При этом человек не замыкается в себе, а полностью посвящает себя трансцендентному… Почитатель сливается с бытием Бога. В человеке действует уже не преданная Богу личность, а мощь духа в своей божественной свободе» [84, c.66]. Христианская любовь не предполагает «слияния» с Абсолютом или растворения в нем (что характерно для буддизма), а представляет собой свободное со-единство личностей в любви-агапэ. Ценность любви обретается и раскрывается в своей полноте как результат этого со-единства и со-бытия двух свободных личностей. При этом свобода человеческой личности не утрачивается, а наоборот, получает бесконечную перспективу для своего развития. Таким образом, в отличие от индуизма, ставящего любовь в зависимость от действия закона кармы, христианская аксиология любви основывается на идее бесконечного развития свободы человеческой личности в любви, при котором любовь оказывается абсолютным максимумом бытия, к которому можно бесконечно приближаться, но не быть в нем растворенном как в океане божественной энергии. При этом позволительным оказывается все, что не противоречит любви. В христианстве единственным универсальным этическим критерием является духовное видение человека как образа Божия. Все остальные моральные нормы, правила поведения и законы «впитываются» любовью, которая является для них объединяющим началом.

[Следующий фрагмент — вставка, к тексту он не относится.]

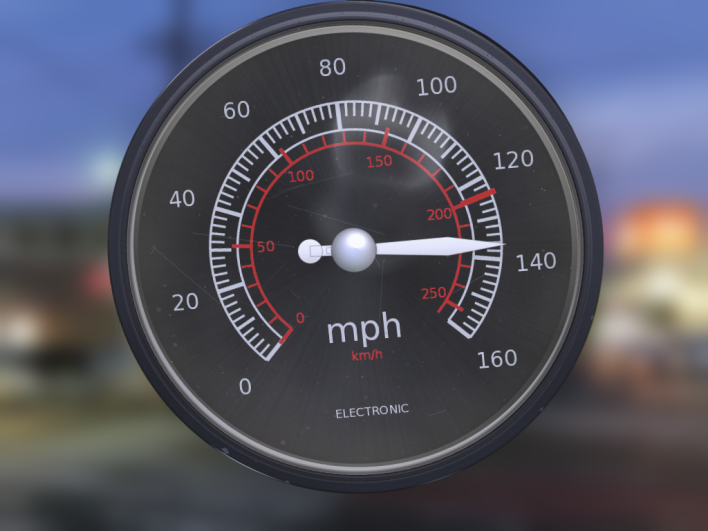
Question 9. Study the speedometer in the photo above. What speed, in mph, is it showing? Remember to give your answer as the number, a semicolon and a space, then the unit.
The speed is 136; mph
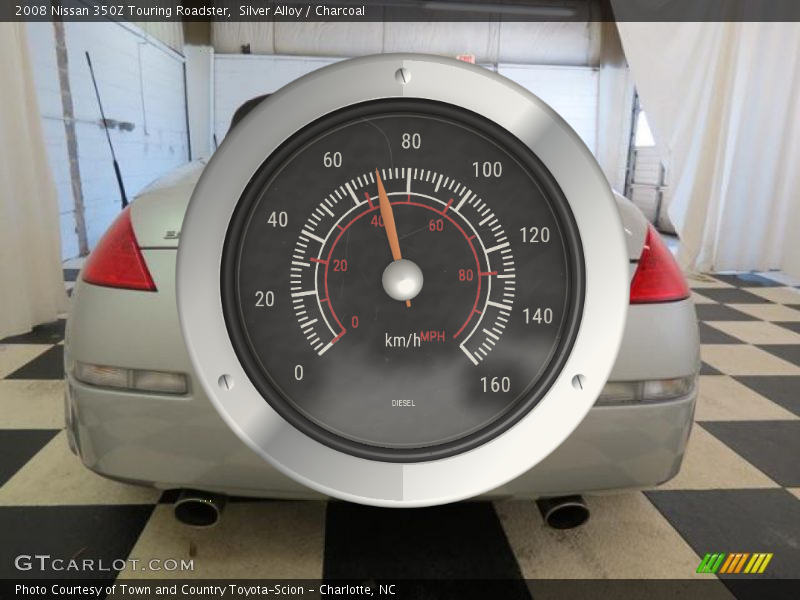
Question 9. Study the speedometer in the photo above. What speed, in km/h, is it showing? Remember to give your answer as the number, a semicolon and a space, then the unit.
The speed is 70; km/h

1.2.4. Духовный аспект любви-агапэ
Прот. В. В. Зеньковский (1881–1962) писал о связи духовности и любви. «Начало духовности в человеке не есть отдельная сфера, не есть некая особая и обособленная жизнь, а есть творческая сила, энтелехийно пронизывающая собой всю жизнь человека» (и разум, и тело) и определяющая новое «качество» жизни. Начало духовности есть поэтому начало цельности и органической иерархичности в человеке…» [35, c.46]. Любовь же есть источник и осуществление этой целостности.
В отличие от святых отцов и русских философов, некоторые западные исследователи, также осознавая перекрывание смысловых областей духовности и религиозности, для аналитических целей операционализируют их как независимые конструкты. В частности, Пол Винк определяет религиозность как «значимость институционализированных религиозных верований и практик в жизни индивида» [184, p.121]. В духовность вносится другой смысл: духовность – это «значимость деинституционализированных религиозных верований и практик в жизни индивида (например, акцент на сакральной связанности с Богом или природой; смешение различных религиозных и мистических традиций)» [184, p.121]. Духовность воспринимается здесь как деинституционализированная и эклектичная религиозность. При этом часть западных авторов подчеркивают тесную связь разных видов духовности и дел жертвенной любви, что подтверждается рядом исследований [182].
Таким образом, духовной аспект любви-агапэ состоит в том, что любовь-агапэ – это духовное состояние человека, а не душевные чувства и эмоциональные состояния. Для любви обязательно постоянное неуклонимое стремление личности следовать высшим ценностям в своей жизни.